Peptidomics for large-scale neuropeptide identification

Analogues of bioactive peptides like glucagon-like peptide 1 (GLP-1) are emerging as prominent drugs for treatment of metabolic disorders such as diabetes and obesity. As a consequence of this, the analysis of endogenous peptides from tissues holds a great promise for drug discovery including the identification of new, bioactive peptides.

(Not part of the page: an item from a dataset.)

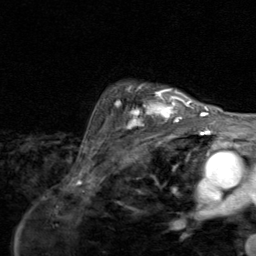
Breast MRI (dynamic contrast-enhanced), one axial slice. Position 67 of 80 along the scan axis. Cropped to one breast. Dynamic contrast-enhanced series, time point 2 of 8 at this slice position (early post-contrast). 1.5 T. TE 1.7 ms, TR 4.5 ms. 256 × 256 image matrix. Female patient.
Structures marked on this image (semi-automatically segmented with operator editing):
- enhancing-tissue mask used for the functional tumour volume (all voxels passing the contrast-enhancement thresholds inside the analysis volume; usually the tumour): bounding box <114,84,195,128> (left, top, right, bottom; pixels)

Neuropeptides are peptide hormones in the brain, which elicit key signalling responses that affect diverse behavioral end endocrine functions including weight homeostasis, pain and psychiatric disorders. Neuropeptide research is challenged by difficulties in identifying new bioactive neuropeptides, but the emergence of a new generation of high-performance mass spectrometers (MS) makes large-scale identification of endogenous peptides extracted from tissue samples possible, a strategy referred to as peptidomics.

This enables unbiased and explorative studies and in principle allows for the identification of post-translational modifications (PTMs) as well as previously undescribed neuropeptides. Analysis of peptidomes has so far been challenged by technical issues due to unspecific protease digestion during sample preparation and computational challenges in data analysis as well as difficulties in the biological interpretation.

This calls for development of new sample preparation methods and bioinformatic approaches to reliably identify new potential neuropeptides. Previous studies show that heat inactivation either performed by focused microwave irradiation, by heating the excised tissue in a conventional microwave oven or by specialized controlled-heating instruments largely prevents the production of proteolytic peptide fragments when compared with traditional protocols based on snap freezing. Furthermore, several strategies have been reported for identification of neuropeptides from complex and large data sets based on cleavage analysis and de novo sequencing.

Researchers describe a compilation of methods into a simple and robust analytic framework for extracting, analyzing and identifying endogenous peptides in rat brain. Different heat inactivation procedures were compared and combined with protease inhibitor perfusion of animals, to further retain intact peptides in the sample.

The peptidomes extracts were analysed by single-shot nanoflow liquid chromatography in line with high-resolution tandem mass spectrometry. A sequential, computational framework was developed to efficiently analyze the resulting large data set in a stringent approach minimizing errors of false peptide identifications.

As proof-of-concept, the methodology was applied to large-scale neuropeptide identification from rat hypothalamus resulting in thousands of identified neuropeptides. In addition, an abundance of PTMs on these peptides are identified, and these data are combined in a resource format for visualization, qualitative and quantitative analyses.